Every entry in the data that follows should come back exactly, pictures aside.
================
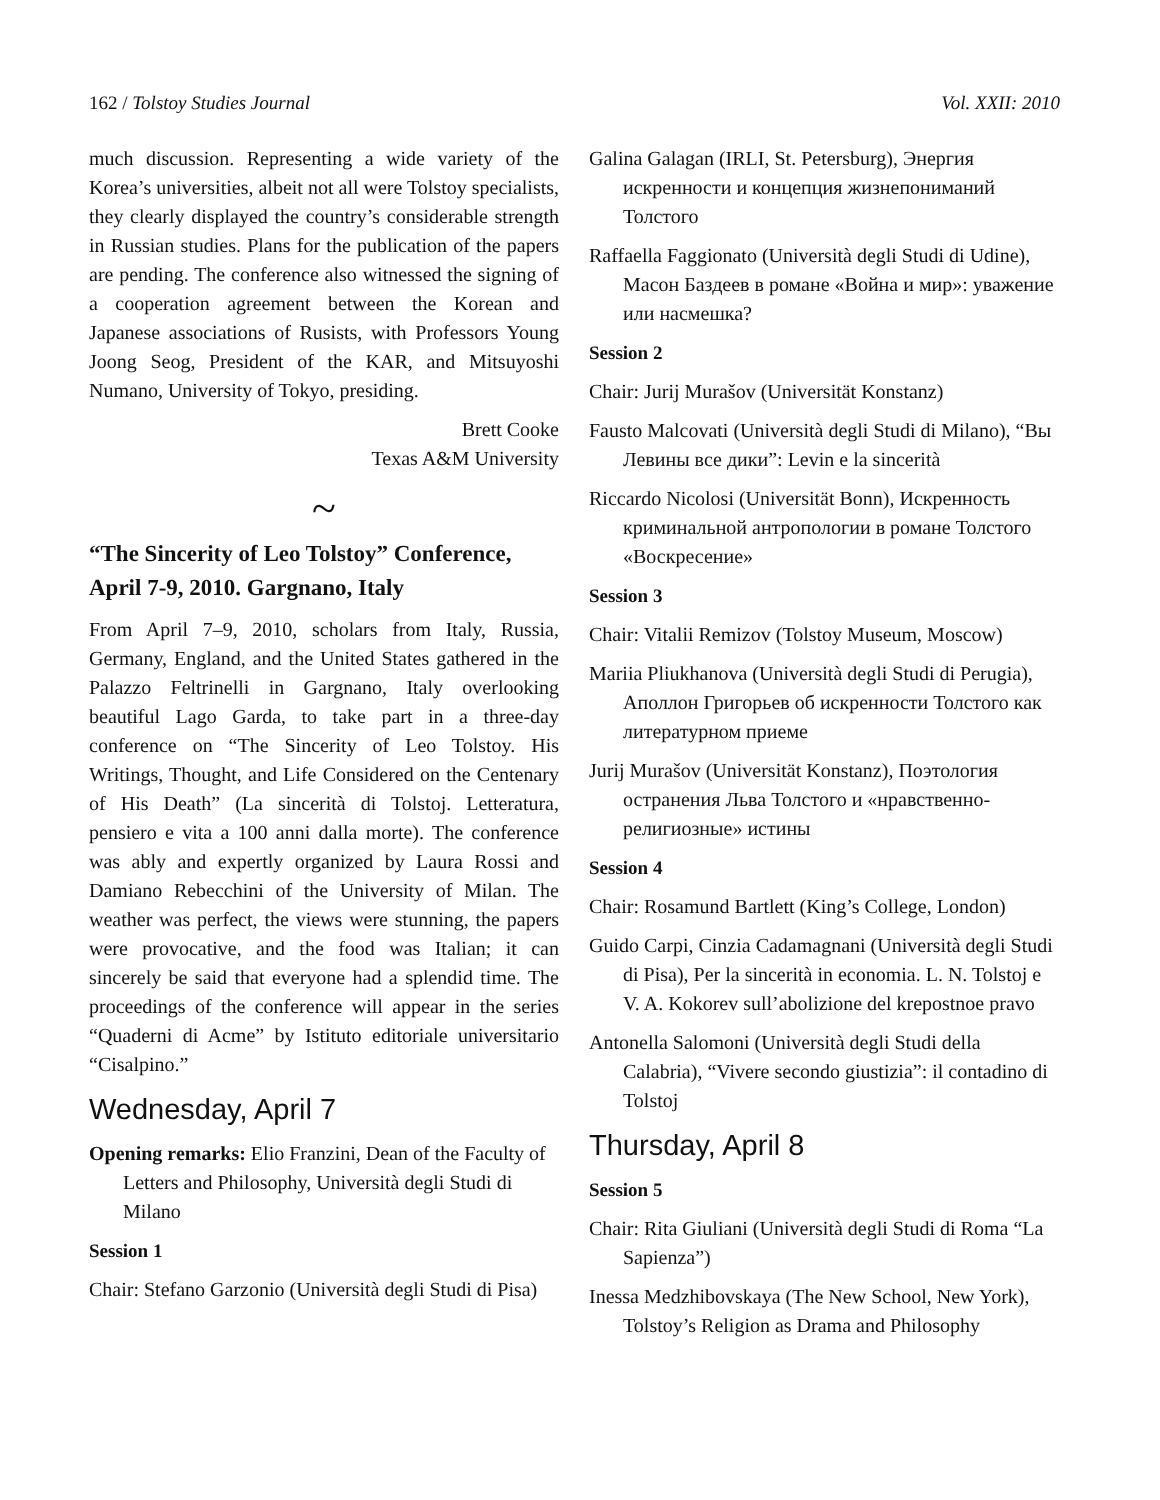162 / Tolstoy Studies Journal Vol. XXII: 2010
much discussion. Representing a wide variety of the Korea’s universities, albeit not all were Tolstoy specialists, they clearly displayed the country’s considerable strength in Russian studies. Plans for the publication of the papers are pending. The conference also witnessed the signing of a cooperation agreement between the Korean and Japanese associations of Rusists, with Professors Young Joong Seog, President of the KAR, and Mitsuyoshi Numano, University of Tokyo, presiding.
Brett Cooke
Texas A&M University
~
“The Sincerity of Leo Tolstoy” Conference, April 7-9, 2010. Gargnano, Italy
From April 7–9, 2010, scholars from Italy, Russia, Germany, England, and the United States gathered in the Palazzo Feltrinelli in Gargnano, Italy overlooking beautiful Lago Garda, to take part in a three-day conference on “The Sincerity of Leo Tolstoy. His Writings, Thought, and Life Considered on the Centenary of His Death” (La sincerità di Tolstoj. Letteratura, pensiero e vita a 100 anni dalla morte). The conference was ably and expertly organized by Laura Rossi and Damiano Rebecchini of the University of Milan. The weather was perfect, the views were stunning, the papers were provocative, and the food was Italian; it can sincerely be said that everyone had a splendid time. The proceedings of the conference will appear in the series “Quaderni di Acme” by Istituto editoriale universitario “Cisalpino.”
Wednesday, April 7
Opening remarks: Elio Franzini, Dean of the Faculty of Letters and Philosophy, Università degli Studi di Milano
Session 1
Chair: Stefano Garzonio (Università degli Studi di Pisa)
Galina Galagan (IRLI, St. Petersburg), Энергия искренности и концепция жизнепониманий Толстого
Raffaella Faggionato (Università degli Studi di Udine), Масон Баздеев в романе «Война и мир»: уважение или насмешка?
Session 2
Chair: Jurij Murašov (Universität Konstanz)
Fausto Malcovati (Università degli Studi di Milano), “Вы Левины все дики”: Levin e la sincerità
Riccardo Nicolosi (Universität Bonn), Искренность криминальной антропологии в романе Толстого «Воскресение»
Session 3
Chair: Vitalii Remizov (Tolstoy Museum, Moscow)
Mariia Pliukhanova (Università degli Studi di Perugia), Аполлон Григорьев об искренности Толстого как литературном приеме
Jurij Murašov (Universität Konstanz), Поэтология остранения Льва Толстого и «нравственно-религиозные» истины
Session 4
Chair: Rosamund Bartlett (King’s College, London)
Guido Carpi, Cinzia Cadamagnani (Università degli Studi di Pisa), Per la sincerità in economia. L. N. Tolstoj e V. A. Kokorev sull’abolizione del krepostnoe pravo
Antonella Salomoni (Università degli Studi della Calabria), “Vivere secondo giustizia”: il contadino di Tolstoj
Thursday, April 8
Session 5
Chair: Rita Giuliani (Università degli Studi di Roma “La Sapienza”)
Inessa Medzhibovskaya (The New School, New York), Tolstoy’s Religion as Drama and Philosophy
================
**Task response**
162 / Tolstoy Studies Journal Vol. XXII: 2010
much discussion. Representing a wide variety of the Korea’s universities, albeit not all were Tolstoy specialists, they clearly displayed the country’s considerable strength in Russian studies. Plans for the publication of the papers are pending. The conference also witnessed the signing of a cooperation agreement between the Korean and Japanese associations of Rusists, with Professors Young Joong Seog, President of the KAR, and Mitsuyoshi Numano, University of Tokyo, presiding.
Brett Cooke
Texas A&M University
~
“The Sincerity of Leo Tolstoy” Conference, April 7-9, 2010. Gargnano, Italy
From April 7–9, 2010, scholars from Italy, Russia, Germany, England, and the United States gathered in the Palazzo Feltrinelli in Gargnano, Italy overlooking beautiful Lago Garda, to take part in a three-day conference on “The Sincerity of Leo Tolstoy. His Writings, Thought, and Life Considered on the Centenary of His Death” (La sincerità di Tolstoj. Letteratura, pensiero e vita a 100 anni dalla morte). The conference was ably and expertly organized by Laura Rossi and Damiano Rebecchini of the University of Milan. The weather was perfect, the views were stunning, the papers were provocative, and the food was Italian; it can sincerely be said that everyone had a splendid time. The proceedings of the conference will appear in the series “Quaderni di Acme” by Istituto editoriale universitario “Cisalpino.”
Wednesday, April 7
Opening remarks: Elio Franzini, Dean of the Faculty of Letters and Philosophy, Università degli Studi di Milano
Session 1
Chair: Stefano Garzonio (Università degli Studi di Pisa)
Galina Galagan (IRLI, St. Petersburg), Энергия искренности и концепция жизнепониманий Толстого
Raffaella Faggionato (Università degli Studi di Udine), Масон Баздеев в романе «Война и мир»: уважение или насмешка?
Session 2
Chair: Jurij Murašov (Universität Konstanz)
Fausto Malcovati (Università degli Studi di Milano), “Вы Левины все дики”: Levin e la sincerità
Riccardo Nicolosi (Universität Bonn), Искренность криминальной антропологии в романе Толстого «Воскресение»
Session 3
Chair: Vitalii Remizov (Tolstoy Museum, Moscow)
Mariia Pliukhanova (Università degli Studi di Perugia), Аполлон Григорьев об искренности Толстого как литературном приеме
Jurij Murašov (Universität Konstanz), Поэтология остранения Льва Толстого и «нравственно-религиозные» истины
Session 4
Chair: Rosamund Bartlett (King’s College, London)
Guido Carpi, Cinzia Cadamagnani (Università degli Studi di Pisa), Per la sincerità in economia. L. N. Tolstoj e V. A. Kokorev sull’abolizione del krepostnoe pravo
Antonella Salomoni (Università degli Studi della Calabria), “Vivere secondo giustizia”: il contadino di Tolstoj
Thursday, April 8
Session 5
Chair: Rita Giuliani (Università degli Studi di Roma “La Sapienza”)
Inessa Medzhibovskaya (The New School, New York), Tolstoy’s Religion as Drama and Philosophy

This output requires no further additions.